START Listed records

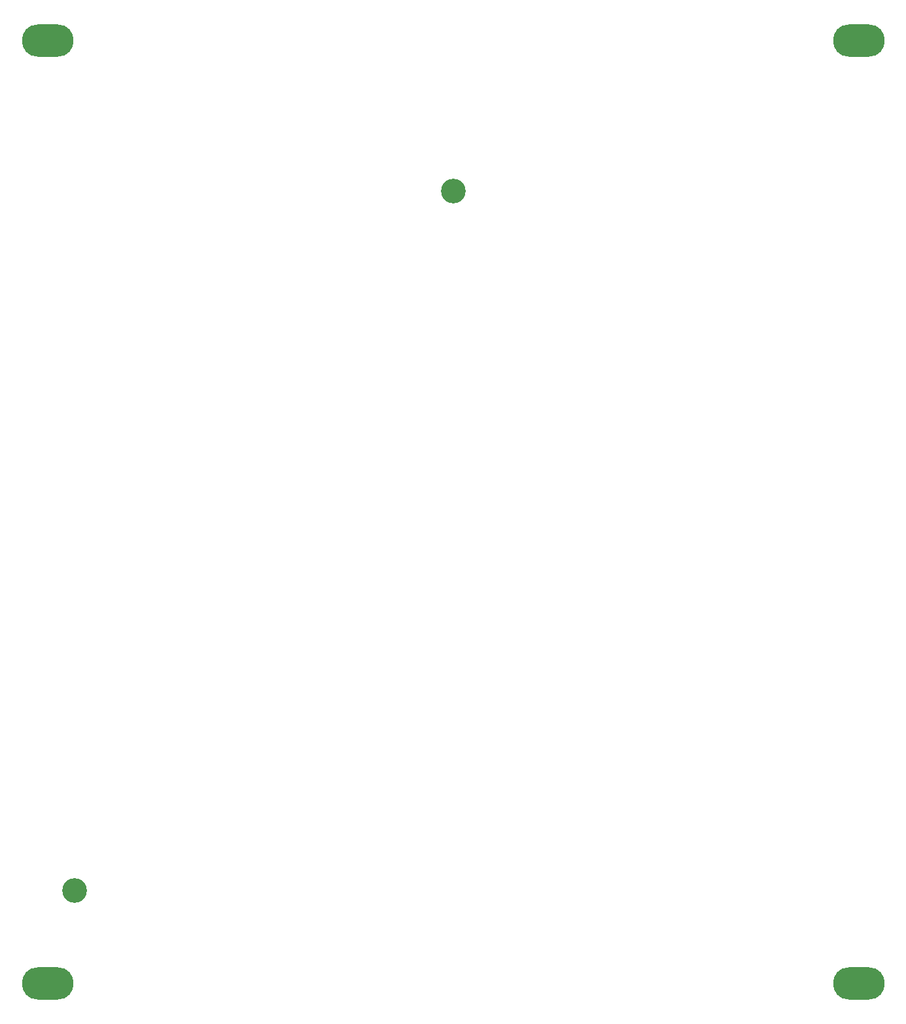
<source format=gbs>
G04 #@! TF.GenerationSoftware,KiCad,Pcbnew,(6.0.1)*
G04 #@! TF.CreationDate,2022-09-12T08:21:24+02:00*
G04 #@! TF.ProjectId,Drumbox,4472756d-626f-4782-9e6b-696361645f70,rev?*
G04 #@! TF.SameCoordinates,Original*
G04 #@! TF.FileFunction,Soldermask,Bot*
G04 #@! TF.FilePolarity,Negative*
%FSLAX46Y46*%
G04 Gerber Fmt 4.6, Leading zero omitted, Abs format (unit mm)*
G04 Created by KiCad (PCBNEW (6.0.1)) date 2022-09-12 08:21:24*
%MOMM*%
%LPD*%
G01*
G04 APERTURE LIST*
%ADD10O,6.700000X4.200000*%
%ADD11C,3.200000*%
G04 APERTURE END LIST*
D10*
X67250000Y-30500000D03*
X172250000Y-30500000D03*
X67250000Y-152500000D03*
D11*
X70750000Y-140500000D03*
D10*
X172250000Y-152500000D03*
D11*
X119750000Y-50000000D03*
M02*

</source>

END Listed records

*Exercise:* Check each line above for the word "KiCad", and copy the lines where it appears.

*Reply to the task:*
G04 #@! TF.GenerationSoftware,KiCad,Pcbnew,(6.0.1)*
G04 Created by KiCad (PCBNEW (6.0.1)) date 2022-09-12 08:21:24*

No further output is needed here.